Option 2 requires getting your teeth into the topic, and is probably the fall-back option. If you have a vague sense your dislike stems from not knowing enough about the topic, sit down and do the work. You are (hopefully) paid to do this – read up on the topic, figure out the debates, think of questions, etc. What do students need to know about the issue? Why is it interesting? Is there something going on in the world right now that’s relevant to the topic (there probably is)? Beyond digging through relevant sources (academic and non-academic) on the topic, you can make use of the scholarly community. Speak to professors, postdocs, students and staff working on the topic at your university or online (Academic Twitter can be an excellent resource). What would they suggest is an interesting question, puzzle or insight that students would profit from? Not only might you learn something about the topic that finally flips the switch, you also learn something from and about the interesting people around you.

Option 3 is what I’d like to think of (tongue in cheek) as a pedagogically informed “cop-out”. You’ve done all the hard work and still dislike the topic. This is when I like to experiment a bit by twisting your methods of instruction – from a place of dislike can flow pedagogical innovation. For example, if you can’t muster enthusiasm for a topic, maybe your students can?  You could flip the classroom. Let the students teach you, tell you, write to you about what you need to know regarding globalization or the United Nations.
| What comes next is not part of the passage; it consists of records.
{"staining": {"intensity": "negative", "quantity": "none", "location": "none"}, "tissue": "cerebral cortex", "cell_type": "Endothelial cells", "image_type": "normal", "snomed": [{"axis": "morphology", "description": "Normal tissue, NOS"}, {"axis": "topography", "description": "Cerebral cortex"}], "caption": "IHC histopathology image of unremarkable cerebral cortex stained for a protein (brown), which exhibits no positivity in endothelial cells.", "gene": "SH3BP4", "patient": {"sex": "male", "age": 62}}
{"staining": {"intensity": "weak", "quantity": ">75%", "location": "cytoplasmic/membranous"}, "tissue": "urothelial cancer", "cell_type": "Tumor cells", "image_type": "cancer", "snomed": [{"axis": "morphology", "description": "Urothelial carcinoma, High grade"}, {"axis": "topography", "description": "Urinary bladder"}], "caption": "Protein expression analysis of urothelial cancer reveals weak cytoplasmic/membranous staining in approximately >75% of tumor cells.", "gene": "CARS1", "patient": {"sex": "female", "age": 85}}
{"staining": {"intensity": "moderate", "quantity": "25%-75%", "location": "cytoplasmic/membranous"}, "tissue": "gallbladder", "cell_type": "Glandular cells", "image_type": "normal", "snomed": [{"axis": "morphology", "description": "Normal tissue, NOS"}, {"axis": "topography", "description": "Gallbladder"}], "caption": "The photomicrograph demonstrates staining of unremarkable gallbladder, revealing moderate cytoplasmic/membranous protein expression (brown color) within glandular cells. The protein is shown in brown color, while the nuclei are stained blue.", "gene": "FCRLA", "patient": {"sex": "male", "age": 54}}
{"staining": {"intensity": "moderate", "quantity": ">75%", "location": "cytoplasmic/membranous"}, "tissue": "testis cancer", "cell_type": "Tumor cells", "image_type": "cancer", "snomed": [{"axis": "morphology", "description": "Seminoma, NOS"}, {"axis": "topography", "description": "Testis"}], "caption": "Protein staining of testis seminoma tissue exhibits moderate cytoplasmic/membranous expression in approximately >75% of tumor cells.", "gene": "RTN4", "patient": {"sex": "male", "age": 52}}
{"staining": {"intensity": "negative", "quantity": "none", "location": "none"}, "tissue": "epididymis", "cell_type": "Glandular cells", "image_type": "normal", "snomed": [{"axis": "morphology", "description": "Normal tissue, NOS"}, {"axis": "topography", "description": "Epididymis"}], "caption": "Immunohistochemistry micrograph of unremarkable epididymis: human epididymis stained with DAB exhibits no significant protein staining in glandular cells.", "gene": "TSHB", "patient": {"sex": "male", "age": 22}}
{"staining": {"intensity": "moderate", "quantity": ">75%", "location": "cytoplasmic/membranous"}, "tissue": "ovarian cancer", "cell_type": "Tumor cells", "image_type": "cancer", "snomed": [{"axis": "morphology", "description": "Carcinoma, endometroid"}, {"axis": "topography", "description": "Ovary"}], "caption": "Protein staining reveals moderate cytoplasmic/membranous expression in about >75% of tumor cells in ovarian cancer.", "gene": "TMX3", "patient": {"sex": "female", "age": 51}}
This is pedagogically informed for two reasons. One, it lets students take active ownership of their own learning. It lets them be producers (as well as recipients) of knowledge, if only for the course of one lecture/seminar. Two, it also fosters “soft skills”. In their future careers, students might become teachers, or analysts, or consultants, or leaders. It might be desirable to prepare them for these tasks by letting them try their hands at them. How would this work in practice?

Instruct students to prepare a short class themselves for a hypothetical group of other students or pupils. Provide them with a bit of background on lesson planning – a broad framework requiring intended learning outcomes, instruction methods, and ways of evaluating success should be fine. Have them discuss (perhaps in smaller groups) what they would consider important to know on a given topic, and how they would bring it across. Have them present their lesson plans, and evaluate each other’s lessons. You can chime in based on your own experience of lesson planning (which hopefully is something you dislike less!).

Let students design a board game or simulation on the topic, be it bureaucratic politics or humanitarian intervention. (Clearly, some topics lend themselves better to gamification than others, but you’d be surprised what students come up with.) There’s usually some scepticism when I bring A3/easel pad paper, colour markers, dies, and whatever else my teaching budget allows me to buy to class (there may even be pushback). Explain the rationale behind “gaming” the classroom, or even simulations in serious strategic planning (e.g. wargaming), and let them have at it. Some of the suggestions I have seen so far deserve to be patented. You could even use the designed games on another class – cheeky! (If so, ask for permission, credit the original creators and report back to them.)

Have students brief you on an issue. You’re a minister, a dictator, or a higher-up at an NGO. You read something on climate change, non-state actors, human rights law or gender in the news the other day and would like a 5-minute intro by your talented staffers. Let students come up with what they think such a policy task entails: what does their audience need to know? How can they break down the issue, and come up with implications/recommendations? You could also instruct students to write a short memo or a blogpost in class. Conveniently, this familiarizes students, at a very basic level, with different types of writing. All of these methods lend themselves, in principle, to be assessed against intended learning outcomes, in addition to the informal (in-class) or formal feedback you give on them anyways.